--- Recorded data Enclosed Below ---

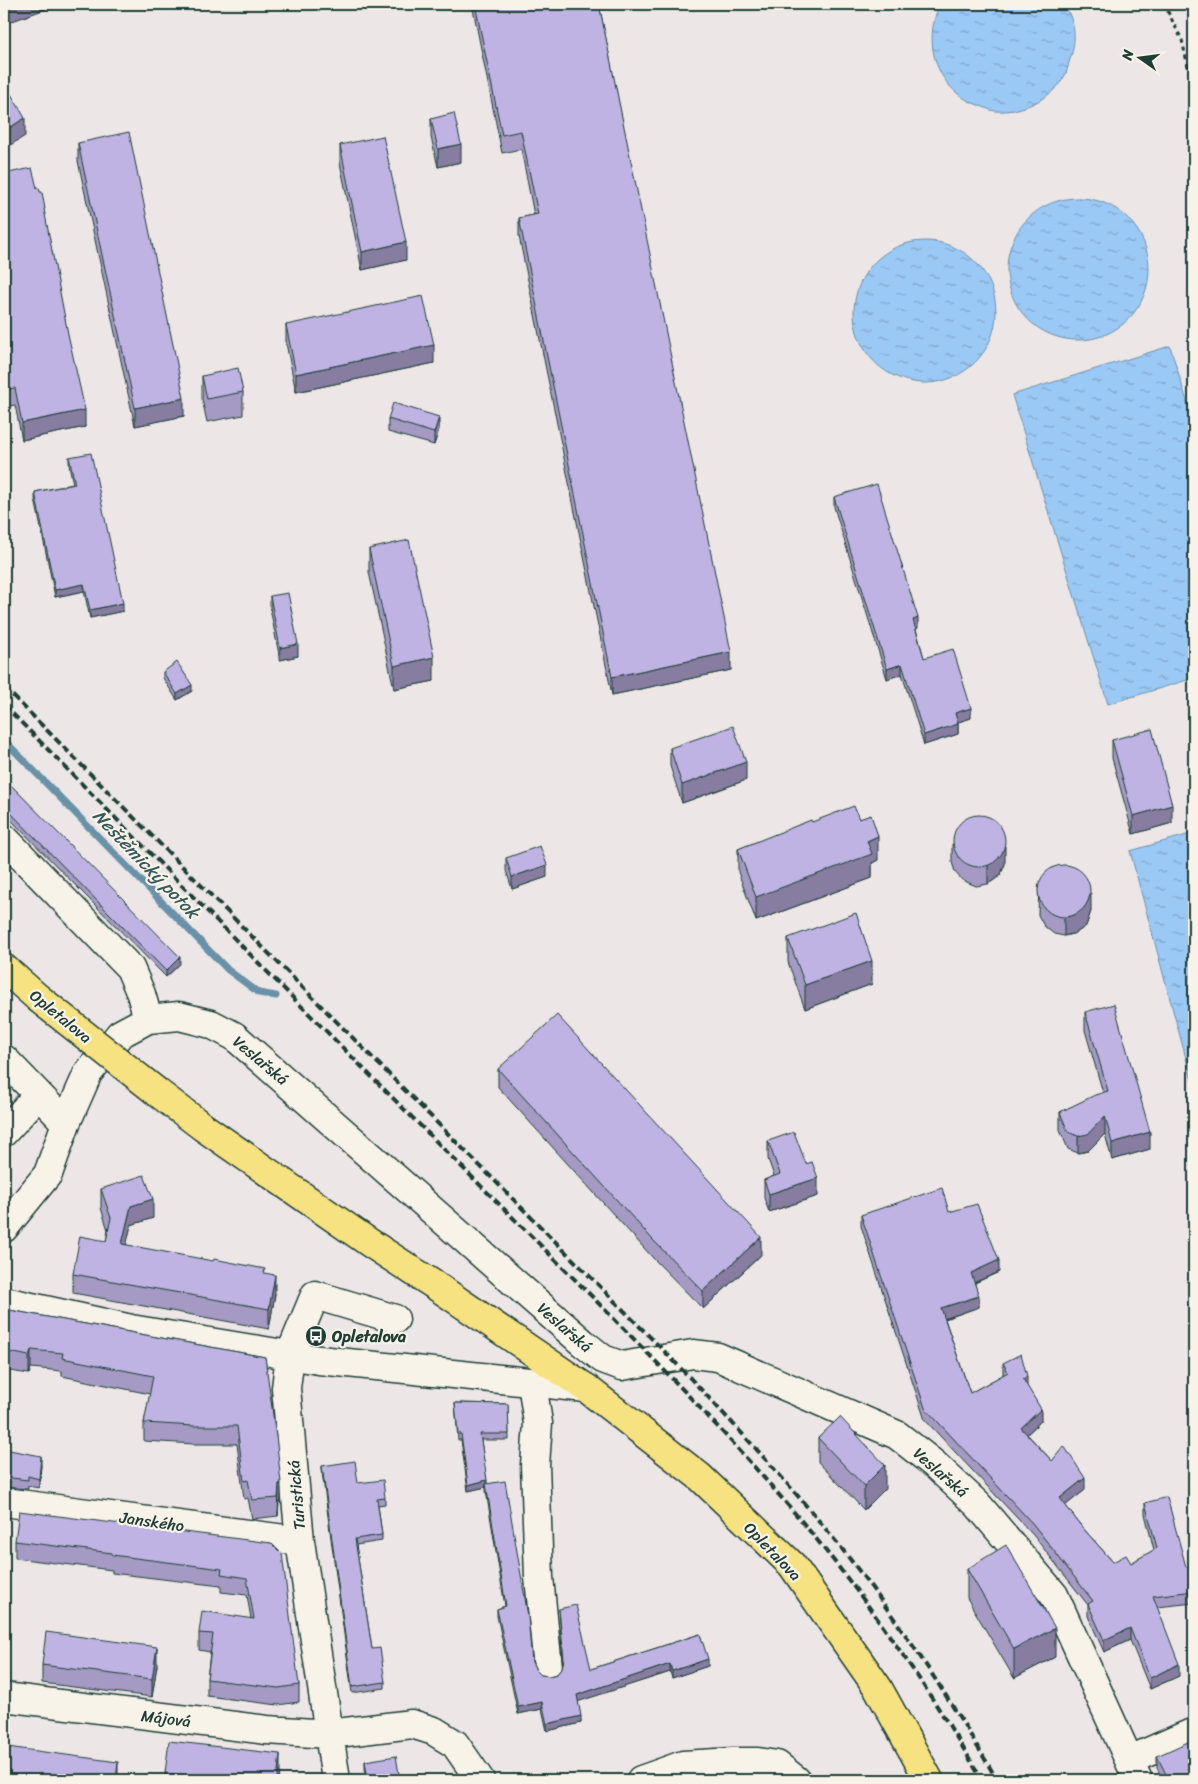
<svg xmlns="http://www.w3.org/2000/svg" width="1198" height="1784" font-family="Sriracha,sans-serif">
<style>
.water{fill:url(#water-ripples);stroke:#6991a8}
.lines{fill:none;stroke-linecap:round;stroke-linejoin:round}
.stream{stroke:#6991a8;stroke-width:7}
.minor-casing{stroke:#1f3d34;stroke-width:31}
.major-casing{stroke:#1f3d34;stroke-width:31}
.path{stroke:#1f3d34;stroke-width:3;stroke-dasharray:4 4;stroke-linecap:butt}
.minor{stroke:#f7f3e8;stroke-width:28}
.major{stroke:#f7e281;stroke-width:28}
.rail{stroke:#1f3d34;stroke-width:4;stroke-dasharray:8 4;stroke-linecap:butt}
.major-bridge-casing{stroke:#1f3d34;stroke-width:31;stroke-linecap:butt}
.major-bridge{stroke:#f7e281;stroke-width:28}
.wall{fill:#a49ac4;stroke:#1f3d34}
.shaded-wall{fill:#867da0;stroke:#1f3d34}
.building{fill:#bfb3e4;stroke:#1f3d34}
.labels{text-anchor:middle;stroke-width:4.5;stroke-linejoin:round;paint-order:stroke}
.street-label{font-size:16px;fill:#1f3d34;stroke:#f7f3e8}
.poi-label{font-size:16px;font-weight:bold;fill:#1f3d34;stroke:#f7f3e8;text-anchor:start}
.water-label{font-size:18px;font-style:italic;fill:#38595b;stroke:#f7f3e8}
</style>
<defs>
<pattern id="water-ripples" width="26" height="14" patternUnits="userSpaceOnUse" patternTransform="scale(1.25)"><rect width="26" height="14" fill="#9bc9f6"/><path d="M2 4q2-2 4 0t4 0M15 11q2-2 4 0t4 0" fill="none" stroke="#7ea4c8"/></pattern>
</defs>
<rect width="100%" height="100%" fill="#ece6e7"/>
<filter id="ink" filterUnits="userSpaceOnUse"><feTurbulence type="fractalNoise" baseFrequency=".02" numOctaves="2"/><feDisplacementMap in="SourceGraphic" scale="10" xChannelSelector="R" yChannelSelector="G"/><feConvolveMatrix kernelMatrix="1 2 1 2 8 2 1 2 1" color-interpolation-filters="sRGB"/></filter>
<g filter="url(#ink)">
<path class="water" d="M 940,4 L 1064,4 C 1076,24 1077,40 1069,62 C 1068,67 1067,72 1064,77 C 1052,99 1020,113 996,111 C 991,111 986,108 981,106 C 937,92 921,44 940,4 Z
M1007 269a71 71 0 1 1 142 0a71 71 0 1 1-142 0Z
M854 312a71 71 0 1 1 142 0a71 71 0 1 1-142 0Z
M 1170,346 L 1194,424 L 1194,678 L 1108,704 L 1012,395 Z
M 1194,833 L 1194,1088 L 1130,851 Z"/>
<g class="lines">
<path class="stream" d="M 4,740 L 228,970 L 259,993 L 276,996"/>
<g class="minor-casing">
<path id="minor" d="M 4,838 L 130,968 L 141,994 L 148,1019
M 4,1059 L 66,1123
M 4,1132 L 38,1095
M 4,1228 L 48,1174 L 66,1123 L 88,1073 L 120,1034 L 148,1019 L 179,1016 L 211,1024 L 234,1036 L 583,1343 L 603,1359 L 622,1366 L 693,1354 L 718,1357 L 897,1435 L 934,1464 L 978,1505 L 1054,1595 L 1138,1780
M 4,1301 L 131,1329 L 319,1360 L 586,1388
M 532,1383 L 538,1423 L 535,1465 L 539,1577 L 548,1668
M 4,1502 L 300,1541
M 4,1697 L 267,1730 L 329,1734 L 412,1724 L 434,1731 L 455,1744 L 480,1780
M 1130,1760 L 1194,1732
M 336,1780 L 300,1541 L 286,1388 L 290,1355 L 315,1295 L 395,1319
M 641,1780 L 683,1765 L 733,1762 L 758,1762 L 777,1765 L 796,1780"/>
</g>
<g class="major-casing">
<path id="major" d="M 4,968 L 38,998
M 157,1092 L 203,1127 L 370,1243 L 445,1292 L 586,1388 L 700,1477 L 792,1565 L 878,1688 L 929,1780"/>
</g>
<path class="path" d="M 1164,4 L 1182,40 L 1194,93"/>
<use href="#minor" class="minor"/>
<use href="#major" class="major"/>
<path class="rail" d="M 4,687 L 670,1357 C 733,1423 797,1491 853,1563 C 906,1632 954,1705 997,1780
M 4,705 C 157,860 309,1015 463,1168 C 575,1280 689,1390 793,1511 C 862,1592 929,1688 982,1780"/>
<g class="major-bridge-casing">
<path id="major-bridge" d="M 38,998 L 157,1092"/>
</g>
<use href="#major-bridge" class="major-bridge"/>
</g>
<path class="wall" d="M 472,4 L 599,4 L 731,670 L 612,695 L 519,236 L 519,218 L 534,215 L 521,149 L 502,153 Z
M 431,119 L 461,162 L 438,167 L 431,137 Z
M 78,143 L 184,416 L 135,426 L 78,161 Z
M 340,145 L 406,260 L 362,270 L 340,163 Z
M 4,174 L 37,188 L 45,217 L 85,427 L 22,440 L 15,405 L 4,407 Z
M 286,325 L 434,363 L 296,392 L 286,343 Z
M 202,376 L 243,392 L 243,415 L 207,422 L 202,399 Z
M 388,419 L 439,429 L 434,445 L 388,432 Z
M 69,457 L 123,611 L 90,618 L 84,591 L 55,597 L 35,499 L 35,492 L 73,484 L 69,465 Z
M 834,497 L 918,628 L 916,629 L 924,658 L 971,718 L 958,722 L 958,734 L 924,745 L 902,674 L 887,679 L 834,507 Z
M 369,549 L 434,681 L 394,689 L 369,572 Z
M 270,596 L 298,656 L 280,660 L 270,608 Z
M 163,672 L 192,691 L 177,700 L 163,678 Z
M 1112,740 L 1172,823 L 1133,834 L 1112,758 Z
M 670,748 L 746,780 L 682,803 L 670,766 Z
M 4,778 L 180,964 L 166,977 L 4,813 Z
M 859,819 L 878,860 L 872,863 L 872,878 L 756,921 L 738,872 L 738,849 L 812,822 Z
M 952,844 L 1005,864 L 1000,876 L 988,884 L 976,886 L 962,880 L 955,872 L 952,862 Z
M 506,858 L 547,877 L 512,889 L 506,870 Z
M 1039,885 L 1091,911 L 1086,926 L 1076,933 L 1064,936 L 1054,934 L 1044,926 L 1038,915 Z
M 788,938 L 872,984 L 805,1009 L 788,962 Z
M 1085,1012 L 1150,1149 L 1112,1160 L 1105,1134 L 1088,1151 L 1078,1153 L 1068,1149 L 1060,1130 L 1060,1112 L 1103,1093 L 1085,1030 Z
M 498,1069 L 761,1255 L 703,1309 L 653,1258 L 498,1087 Z
M 768,1141 L 806,1164 L 818,1196 L 769,1212 L 764,1198 L 764,1180 L 774,1176 L 768,1159 Z
M 101,1189 L 153,1218 L 131,1225 L 126,1245 L 265,1273 L 275,1294 L 269,1329 L 73,1293 L 73,1274 L 106,1241 L 108,1230 L 101,1208 Z
M 949,1212 L 999,1272 L 975,1283 L 979,1307 L 945,1319 L 970,1393 L 1003,1375 L 1003,1363 L 1027,1387 L 1041,1421 L 1027,1434 L 1052,1461 L 1085,1490 L 1065,1505 L 1081,1526 L 1113,1562 L 1131,1563 L 1154,1550 L 1145,1514 L 1145,1503 L 1186,1567 L 1194,1568 L 1194,1603 L 1157,1607 L 1179,1676 L 1150,1689 L 1130,1640 L 1104,1652 L 1088,1616 L 1088,1605 L 1033,1535 L 925,1420 L 861,1226 L 861,1215 Z
M 4,1309 L 265,1357 L 281,1502 L 279,1502 L 278,1516 L 252,1519 L 248,1498 L 244,1499 L 237,1444 L 194,1444 L 144,1441 L 144,1423 L 150,1394 L 62,1376 L 62,1371 L 31,1368 L 29,1374 L 4,1370 Z
M 455,1403 L 508,1404 L 509,1440 L 481,1440 L 487,1484 L 532,1662 L 536,1670 L 541,1675 L 549,1676 L 557,1674 L 562,1668 L 563,1662 L 559,1609 L 591,1669 L 700,1634 L 708,1666 L 672,1678 L 670,1672 L 578,1701 L 581,1723 L 547,1731 L 542,1709 L 518,1714 L 497,1616 L 497,1609 L 505,1606 L 486,1491 L 486,1487 L 468,1491 L 461,1440 L 458,1440 Z
M 818,1438 L 885,1489 L 864,1510 L 818,1462 Z
M 4,1449 L 41,1465 L 39,1488 L 28,1486 L 28,1489 L 4,1487 Z
M 322,1466 L 385,1498 L 385,1504 L 378,1505 L 382,1535 L 382,1541 L 356,1545 L 372,1649 L 385,1682 L 385,1688 L 352,1693 L 322,1472 Z
M 15,1541 L 271,1543 L 299,1685 L 299,1702 L 278,1705 L 207,1696 L 207,1679 L 210,1652 L 199,1650 L 199,1633 L 251,1619 L 247,1595 L 221,1592 L 221,1586 L 112,1573 L 112,1570 L 15,1558 Z
M 967,1569 L 1055,1657 L 1014,1678 L 967,1598 Z
M 42,1665 L 157,1665 L 152,1697 L 42,1683 Z
M 1157,1756 L 1194,1780 L 1163,1780 L 1157,1768 Z
M 365,1761 L 400,1780 L 367,1780 L 365,1769 Z
M 280,1772 L 279,1780 L 165,1780 L 165,1773 Z"/>
<path class="shaded-wall" d="M 13,4 L 57,4 L 57,5 L 4,24 L 4,7 Z
M 59,4 L 74,4 L 59,9 Z
M 25,118 L 25,136 L 4,149 L 4,131 Z
M 461,144 L 461,162 L 438,167 L 438,149 Z
M 406,242 L 406,260 L 362,270 L 362,252 Z
M 434,345 L 434,363 L 296,392 L 296,374 Z
M 184,398 L 184,416 L 135,426 L 135,408 Z
M 85,410 L 85,427 L 22,440 L 22,423 Z
M 439,417 L 439,429 L 434,445 L 434,433 Z
M 84,584 L 84,591 L 55,597 L 55,590 Z
M 123,603 L 123,611 L 90,618 L 90,610 Z
M 918,618 L 918,628 L 913,630 L 913,620 Z
M 298,644 L 298,656 L 280,660 L 280,648 Z
M 731,652 L 731,670 L 612,695 L 612,677 Z
M 434,657 L 434,681 L 394,689 L 394,666 Z
M 902,664 L 902,674 L 887,679 L 887,669 Z
M 192,685 L 192,691 L 177,700 L 177,694 Z
M 971,708 L 971,718 L 955,723 L 955,713 Z
M 958,724 L 958,734 L 924,745 L 924,735 Z
M 746,762 L 746,780 L 682,803 L 682,785 Z
M 1172,805 L 1172,823 L 1133,834 L 1133,816 Z
M 878,836 L 878,860 L 872,863 L 872,878 L 756,921 L 756,897 Z
M 1005,846 L 1005,864 L 1000,876 L 988,884 L 988,866 Z
M 547,865 L 547,877 L 512,889 L 512,877 Z
M 1091,893 L 1091,911 L 1086,926 L 1076,933 L 1064,936 L 1064,918 Z
M 180,957 L 180,964 L 166,977 L 166,971 Z
M 872,961 L 872,984 L 805,1009 L 805,985 Z
M 1105,1116 L 1105,1134 L 1088,1151 L 1078,1153 L 1078,1136 Z
M 1150,1132 L 1150,1149 L 1112,1160 L 1112,1143 Z
M 818,1178 L 818,1196 L 769,1212 L 769,1194 Z
M 153,1199 L 153,1218 L 131,1225 L 122,1264 L 122,1244 L 131,1206 Z
M 761,1237 L 761,1255 L 703,1309 L 703,1291 Z
M 999,1260 L 999,1272 L 971,1284 L 971,1273 Z
M 275,1275 L 275,1294 L 269,1329 L 269,1309 Z
M 979,1296 L 979,1307 L 941,1320 L 941,1308 Z
M 31,1350 L 31,1368 L 29,1374 L 29,1356 Z
M 1027,1376 L 1027,1388 L 1023,1379 Z
M 1041,1409 L 1041,1421 L 1021,1440 L 1021,1428 Z
M 41,1456 L 41,1465 L 39,1488 L 39,1479 Z
M 885,1465 L 885,1489 L 864,1510 L 864,1486 Z
M 1085,1478 L 1085,1490 L 1060,1510 L 1060,1498 Z
M 487,1480 L 487,1487 L 486,1484 L 486,1487 L 468,1491 L 468,1485 Z
M 281,1483 L 281,1502 L 279,1502 L 278,1516 L 279,1484 Z
M 1055,1628 L 1055,1657 L 1014,1678 L 1014,1649 Z
M 1130,1628 L 1130,1640 L 1104,1652 L 1104,1640 Z
M 157,1647 L 157,1665 L 152,1697 L 152,1679 Z
M 708,1659 L 708,1666 L 672,1678 L 672,1671 Z
M 670,1664 L 670,1672 L 577,1702 L 577,1695 Z
M 1179,1664 L 1179,1676 L 1150,1689 L 1150,1678 Z
M 542,1702 L 542,1709 L 518,1714 L 518,1707 Z
M 581,1716 L 581,1723 L 547,1731 L 547,1724 Z
M 280,1754 L 280,1772 L 279,1780 L 277,1780 Z
M 118,1762 L 118,1780 L 116,1780 Z"/>
<path class="building" d="M 4,4 L 13,4 L 4,7 Z
M 475,4 L 599,4 L 731,652 L 612,677 L 519,218 L 538,214 L 521,131 L 502,135 Z
M 4,82 L 25,118 L 4,131 Z
M 454,113 L 461,144 L 438,149 L 431,119 Z
M 129,132 L 184,398 L 135,408 L 78,143 Z
M 383,136 L 406,242 L 362,252 L 340,145 Z
M 32,168 L 37,188 L 39,188 L 40,192 L 42,192 L 45,209 L 44,209 L 68,334 L 85,410 L 22,423 L 15,388 L 4,390 L 4,174 Z
M 423,296 L 434,345 L 296,374 L 286,325 Z
M 238,368 L 243,392 L 207,399 L 202,376 Z
M 393,403 L 439,417 L 434,433 L 388,419 Z
M 91,453 L 123,603 L 90,610 L 84,584 L 55,590 L 35,492 L 75,484 L 69,457 Z
M 877,484 L 918,618 L 913,620 L 924,658 L 953,649 L 971,708 L 955,713 L 958,724 L 924,735 L 902,664 L 887,669 L 834,497 Z
M 409,540 L 434,657 L 394,666 L 369,549 Z
M 288,593 L 298,644 L 280,648 L 270,596 Z
M 177,662 L 192,685 L 177,694 L 163,672 Z
M 733,726 L 746,762 L 682,785 L 670,748 Z
M 1152,729 L 1172,805 L 1133,816 L 1112,740 Z
M 4,778 L 180,957 L 166,971 L 4,806 Z
M 854,806 L 859,819 L 871,815 L 878,836 L 867,841 L 872,854 L 756,897 L 738,849 L 811,820 L 812,822 Z
M953 841a26 26 0 1 1 52 0a26 26 0 1 1-52 0Z
M 540,846 L 547,865 L 512,877 L 506,858 Z
M1038 891a26 26 0 1 1 52 0a26 26 0 1 1-52 0Z
M 856,913 L 872,961 L 805,985 L 788,938 Z
M 1114,1004 L 1150,1132 L 1112,1143 L 1105,1116 L 1088,1134 L 1078,1136 L 1068,1132 L 1060,1112 L 1095,1095 L 1108,1091 L 1085,1012 Z
M 557,1015 L 761,1237 L 703,1291 L 653,1240 L 498,1069 Z
M 794,1132 L 806,1164 L 812,1162 L 818,1178 L 769,1194 L 764,1180 L 780,1174 L 768,1141 Z
M 144,1175 L 153,1199 L 131,1206 L 122,1244 L 213,1261 L 214,1259 L 265,1269 L 264,1273 L 275,1275 L 269,1309 L 73,1274 L 80,1236 L 106,1241 L 111,1218 L 101,1189 Z
M 942,1188 L 949,1212 L 977,1204 L 999,1260 L 971,1273 L 979,1296 L 941,1308 L 970,1393 L 1008,1372 L 1003,1363 L 1021,1354 L 1027,1376 L 1023,1379 L 1041,1409 L 1021,1428 L 1052,1461 L 1064,1446 L 1085,1478 L 1060,1498 L 1081,1526 L 1113,1562 L 1126,1555 L 1131,1563 L 1157,1548 L 1145,1503 L 1167,1497 L 1186,1567 L 1194,1566 L 1194,1591 L 1153,1596 L 1179,1664 L 1150,1678 L 1130,1628 L 1104,1640 L 1088,1604 L 1093,1601 L 1033,1524 L 925,1408 L 861,1215 Z
M 4,1309 L 265,1357 L 277,1444 L 281,1483 L 279,1484 L 278,1498 L 252,1500 L 248,1480 L 244,1481 L 237,1426 L 194,1426 L 144,1423 L 153,1376 L 62,1358 L 63,1353 L 31,1350 L 29,1356 L 4,1351 Z
M 455,1403 L 508,1404 L 509,1434 L 480,1434 L 487,1480 L 468,1485 L 461,1434 L 458,1434 Z
M 840,1417 L 885,1465 L 864,1486 L 818,1438 Z
M 4,1449 L 41,1456 L 39,1479 L 28,1476 L 28,1480 L 4,1477 Z
M 355,1461 L 358,1483 L 383,1480 L 385,1498 L 377,1499 L 382,1535 L 355,1539 L 372,1649 L 380,1648 L 385,1682 L 352,1687 L 322,1466 Z
M 505,1481 L 528,1616 L 532,1662 L 536,1670 L 541,1675 L 549,1676 L 557,1674 L 562,1668 L 564,1659 L 559,1609 L 576,1605 L 591,1669 L 700,1634 L 708,1659 L 672,1671 L 670,1664 L 577,1695 L 581,1716 L 547,1724 L 542,1702 L 518,1707 L 497,1609 L 506,1606 L 486,1484 Z
M 19,1511 L 271,1543 L 282,1554 L 299,1685 L 278,1688 L 207,1679 L 213,1634 L 199,1633 L 202,1611 L 254,1619 L 247,1578 L 221,1574 L 222,1569 L 112,1555 L 112,1553 L 15,1541 Z
M 1006,1545 L 1055,1628 L 1014,1649 L 967,1569 Z
M 46,1632 L 157,1647 L 152,1679 L 42,1665 Z
M 169,1741 L 280,1754 L 277,1780 L 224,1780 L 165,1773 Z
M 1188,1742 L 1194,1756 L 1194,1780 L 1169,1780 L 1157,1756 Z
M 7,1747 L 118,1762 L 116,1780 L 4,1780 L 4,1774 Z
M 396,1756 L 400,1780 L 368,1780 L 365,1761 Z"/>
</g>
<defs>
<g id="bus-disc" transform="scale(1.125)"><circle r="9.5" fill="#1f3d34" stroke="#f7f3e8"/><path d="M-5-6H5V4H4V6H2V4H-2V6H-4V4H-5ZM-3.5-4V0h7V-4ZM-3.5 1.2v1.5H-2V1.2ZM2 1.2v1.5H3.5V1.2Z" fill="#fff"/></g>
</defs>
<g fill-rule="evenodd">
<use href="#bus-disc" x="316" y="1336"/>
</g>
<g class="labels">
<g class="street-label">
<text transform="translate(61 1016) rotate(39)" y="6">Opletalova</text>
<text transform="translate(261 1060) rotate(40)" y="6">Veslařská</text>
<text transform="translate(565 1327) rotate(41)" y="6">Veslařská</text>
<text transform="translate(941 1472) rotate(41)" y="6">Veslařská</text>
<text transform="translate(296 1495) rotate(-95)" y="6">Turistická</text>
<text transform="translate(152 1521) rotate(8)" y="6">Janského</text>
<text transform="translate(773 1551) rotate(46)" y="6">Opletalova</text>
<text transform="translate(166 1718) rotate(7)" y="6">Májová</text>
</g>
<g class="poi-label">
<text x="332" y="1342">Opletalova</text>
</g>
<g class="water-label">
<text transform="translate(146 864) rotate(46)" y="6">Neštěmický potok</text>
</g>
</g>
<rect width="1198" height="1784" fill="none" stroke="#f7f3e8" stroke-width="20"/>
<rect x="10" y="10" width="1178" height="1764" fill="none" stroke="#1f3d34" stroke-width="2" filter="url(#ink)"/>
<g transform="translate(1140 58) rotate(284)" stroke="#f7f3e8" stroke-width="4" paint-order="stroke">
<path d="M0-4L9 19L0 12L-9 19Z" fill="#1f3d34"/>
<text y="-8" font-size="14" font-weight="bold" text-anchor="middle" fill="#1f3d34">N</text>
</g>
</svg>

--- End of Enclosed Recorded data ---

Action item :: Copy whichever lines of the records above contain the word "anchor".

Output ::
.labels{text-anchor:middle;stroke-width:4.5;stroke-linejoin:round;paint-order:stroke}
.poi-label{font-size:16px;font-weight:bold;fill:#1f3d34;stroke:#f7f3e8;text-anchor:start}
<text y="-8" font-size="14" font-weight="bold" text-anchor="middle" fill="#1f3d34">N</text>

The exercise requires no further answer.